—¡Cá! Primero votó.

—¡Demonio!

—Lo que usté oye: votó, y en seguida se fué; pero ya era tarde, porque el fuego había tomado cuerpo, y la casa ardió hasta los cimientos.

—Por supuesto que usted iría á ayudarle inmediatamente.

—Le diré á usté: yo hubiera ido con mil amores; pero no podía separarme mucho de la mesa, porque la elección iba muy reñida; y en el mismo caso se hallaron la mayor parte de los vecinos, unos por votantes y otros por inclinación á éstos... ¡toma! y hasta cuatro guardias, que en cuanto oyeron lo del incendio quisieron ir á apagarle, tuvieron que quedarse al pie, como quien dice, de la mesa, mandados por el alcalde para la conservación del orden. ¿No ve usté que en estas cosas electorales, en cuanto falta el orden y se meten á barullo, se lo lleva todo la trampa? Así es que lo único que yo hice fué buscar testigos de la injuria que había recibido y reclamar en el acto contra el injuriante. Y caro que le salió, por cierto; pues amén de estar á la sombra mucho tiempo, acabó de arruinarse con las costas de justicia.
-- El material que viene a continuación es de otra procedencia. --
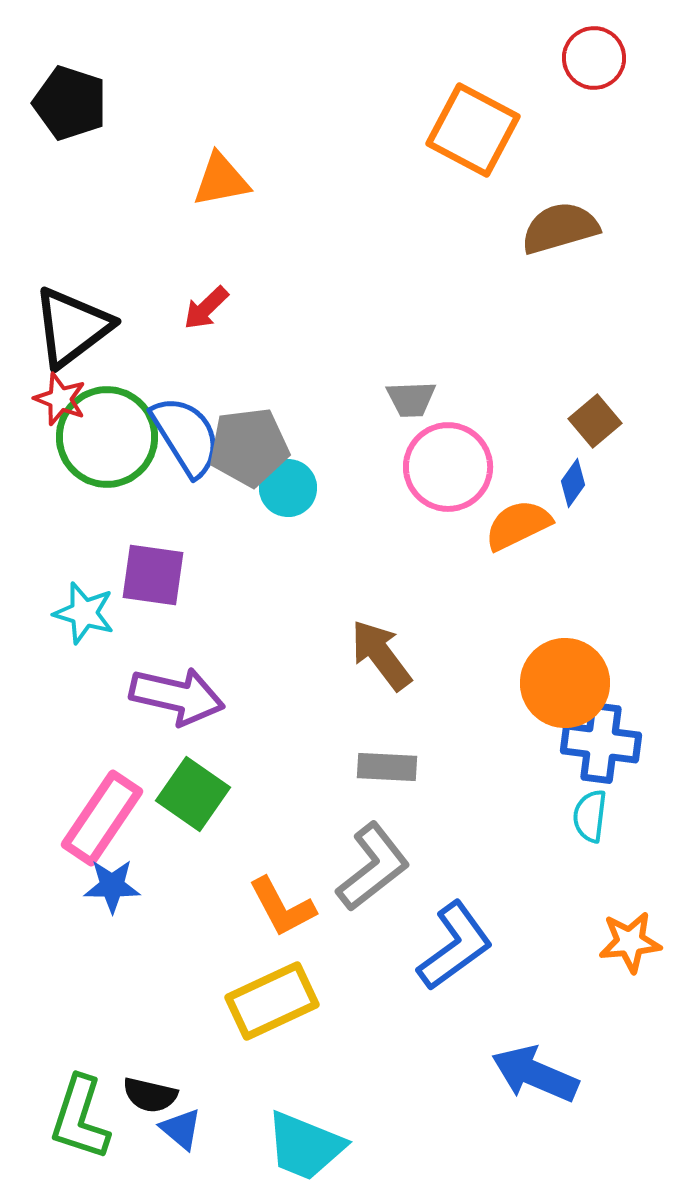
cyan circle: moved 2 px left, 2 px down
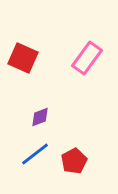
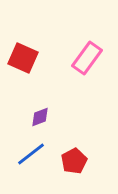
blue line: moved 4 px left
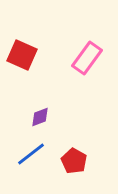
red square: moved 1 px left, 3 px up
red pentagon: rotated 15 degrees counterclockwise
—Pero ¿y la jurisprudencia aquélla de que son pecados veniales los delitos cuando se cometen electoralmente?... Porque el agravio le recibía usted de boca y mano de un votante y en el acto de ir á votar.

—Todo eso es verdad; pero como nosotros ganamos la elección... y luego el candidato lo tomó tan á pecho... ¡Vaya! como que dijo que la ofensa que á mí se me había hecho era como si se la hubieran hecho á él... Andandito... No, y ello es la verdad que ese señor me aprecia á mí mucho.
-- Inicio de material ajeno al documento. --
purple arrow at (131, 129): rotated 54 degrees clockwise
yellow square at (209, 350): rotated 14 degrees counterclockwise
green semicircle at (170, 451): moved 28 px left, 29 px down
—¿De manera que si la elección se pierde, usted se queda con la guantada, y quizá el pobre votante hubiera hallado medio de indemnizarse de los daños que le causó el fuego?

—No le diré á usté que no. Por lo demás, y volviendo á lo que nos interesa, el incendio, aunque creo que no necesito decírselo á usté, fué pura casualidad, sin que tuviera yo más parte en él que en lo de Troya.

—Por supuesto, don Hermenegildo; ¿cómo he de creer yo otra cosa?